▶ _TEXTO PARA LEITURA_
A GAZETA: E o que está faltando para esses novos médicos começarem os trabalhos no Acre?
S.M: Essa é uma questão nova levantada pelo nosso governo estadual. Mas a gente ainda está negociando a vinda de mais médicos brasileiros formados no exterior. Dei entrada no dia 16 de setembro, no Ministério da Saúde. Levei uma caixa grande, com todas as inscrições e entreguei à coordenação do Programa Mais Médicos. Disse para eles: ou vocês preparam uma tese para dizer sim ou não, porque vamos vir com a bancada do Acre inteira para brigar por isso, pois acreditamos nessa ajuda, apesar de não ser a solução definitiva dos nossos problemas. Acredito que se tivéssemos uma cobertura de PSF boa, teríamos uma população mais saudável economicamente, mais viável do que temos hoje, porque gastamos muito com casos de alta complexibilidade.
A GAZETA.: Uma pesquisa apontou o Acre como um dos principais destinos na escolha dos médicos do programa. O que explica esse comportamento?
Suely Melo: Fui buscar os médicos que chegaram na 2ª fase e tive uma surpresa. Pensei que iriam vir pessoas jovens, aventureiras. Mas o que percebi é que se trata de pessoas maduras, com mais de 10 anos formadas e que querem fazer disso uma contribuição de vida. Eles vieram dividir o seu conhecimento com os acreanos, que vieram ajudar porque são ideologistas. Isso me deixou muito impressionada. São médicos de 30, 40, 50 e 60 anos. Pessoas aposentadas que dizem: ‘eu já contribuí com a minha terra e agora vim ajudar o Acre’.

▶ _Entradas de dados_
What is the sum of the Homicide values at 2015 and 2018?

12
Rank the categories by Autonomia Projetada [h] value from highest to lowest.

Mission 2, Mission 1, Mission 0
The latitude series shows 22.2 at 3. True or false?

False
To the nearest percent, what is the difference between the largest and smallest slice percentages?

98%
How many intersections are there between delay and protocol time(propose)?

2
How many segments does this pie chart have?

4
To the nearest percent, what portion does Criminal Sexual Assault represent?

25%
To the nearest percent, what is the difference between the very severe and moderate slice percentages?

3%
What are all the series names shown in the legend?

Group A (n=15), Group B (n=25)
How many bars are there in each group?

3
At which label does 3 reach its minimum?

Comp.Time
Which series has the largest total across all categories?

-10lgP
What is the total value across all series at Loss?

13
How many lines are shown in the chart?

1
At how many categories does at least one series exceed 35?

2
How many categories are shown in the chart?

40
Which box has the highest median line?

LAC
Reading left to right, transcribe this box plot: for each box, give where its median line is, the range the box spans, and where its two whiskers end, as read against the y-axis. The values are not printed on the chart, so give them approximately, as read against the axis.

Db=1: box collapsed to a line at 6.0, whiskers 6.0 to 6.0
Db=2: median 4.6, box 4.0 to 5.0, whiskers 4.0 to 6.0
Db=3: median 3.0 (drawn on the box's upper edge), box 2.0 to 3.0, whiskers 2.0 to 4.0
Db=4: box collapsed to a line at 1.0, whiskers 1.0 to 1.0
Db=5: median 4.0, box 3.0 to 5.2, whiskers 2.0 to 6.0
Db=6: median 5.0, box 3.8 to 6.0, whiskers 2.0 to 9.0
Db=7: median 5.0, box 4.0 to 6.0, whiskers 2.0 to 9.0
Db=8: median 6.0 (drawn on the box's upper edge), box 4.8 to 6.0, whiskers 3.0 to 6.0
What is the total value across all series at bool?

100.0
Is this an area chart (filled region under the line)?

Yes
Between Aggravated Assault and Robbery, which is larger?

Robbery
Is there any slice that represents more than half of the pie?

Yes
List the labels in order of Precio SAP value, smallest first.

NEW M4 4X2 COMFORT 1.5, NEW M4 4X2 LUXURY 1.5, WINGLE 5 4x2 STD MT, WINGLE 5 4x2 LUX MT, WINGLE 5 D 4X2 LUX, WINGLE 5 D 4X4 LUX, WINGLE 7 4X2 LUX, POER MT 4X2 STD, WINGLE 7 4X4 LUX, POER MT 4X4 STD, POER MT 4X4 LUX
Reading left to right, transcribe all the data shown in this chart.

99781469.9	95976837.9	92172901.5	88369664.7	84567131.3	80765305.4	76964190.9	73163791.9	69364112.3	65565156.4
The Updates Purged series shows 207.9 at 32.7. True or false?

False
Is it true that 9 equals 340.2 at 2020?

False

▶ _TAREFAS A CUMPRIR_
**A.** Extraia da entrevista sobre o Programa Mais Médicos no Acre tudo o que vai de "A GAZETA: E" até "de alta complexibilidade.".
**B.** Dê continuidade à entrevista sobre o Programa Mais Médicos no Acre a partir do ponto em que ela termina.

▶ _RESULTADOS DAS TAREFAS_
**A.**
A GAZETA: E o que está faltando para esses novos médicos começarem os trabalhos no Acre?
S.M: Essa é uma questão nova levantada pelo nosso governo estadual. Mas a gente ainda está negociando a vinda de mais médicos brasileiros formados no exterior. Dei entrada no dia 16 de setembro, no Ministério da Saúde. Levei uma caixa grande, com todas as inscrições e entreguei à coordenação do Programa Mais Médicos. Disse para eles: ou vocês preparam uma tese para dizer sim ou não, porque vamos vir com a bancada do Acre inteira para brigar por isso, pois acreditamos nessa ajuda, apesar de não ser a solução definitiva dos nossos problemas. Acredito que se tivéssemos uma cobertura de PSF boa, teríamos uma população mais saudável economicamente, mais viável do que temos hoje, porque gastamos muito com casos de alta complexibilidade.

**B.**
O sentido do nosso estado para o Brasil e até para o exterior é o Chico Mendes, a floresta. Essa coisa lúdica que o Acre representa para o resto da nação. Estamos em um estado que tem 80% de cobertura florestal. Dá a impressão que a gente vive no meio do mato. Só descobrimos o que é o Acre quando chegamos aqui. Acho que isso também estimula o sentimento de aventura. Então, acredito que é um misto de vontade de ajudar com a de viver uma nova experiência que faz esses profissionais escolherem vir para cá. O importante é que eu vejo um bom sentimento.
A GAZETA: Diante de algumas denúncias de irregularidades e falta de medicamentos, há uma preocupação da Sesacre com a estrutura dos hospitais dos municípios?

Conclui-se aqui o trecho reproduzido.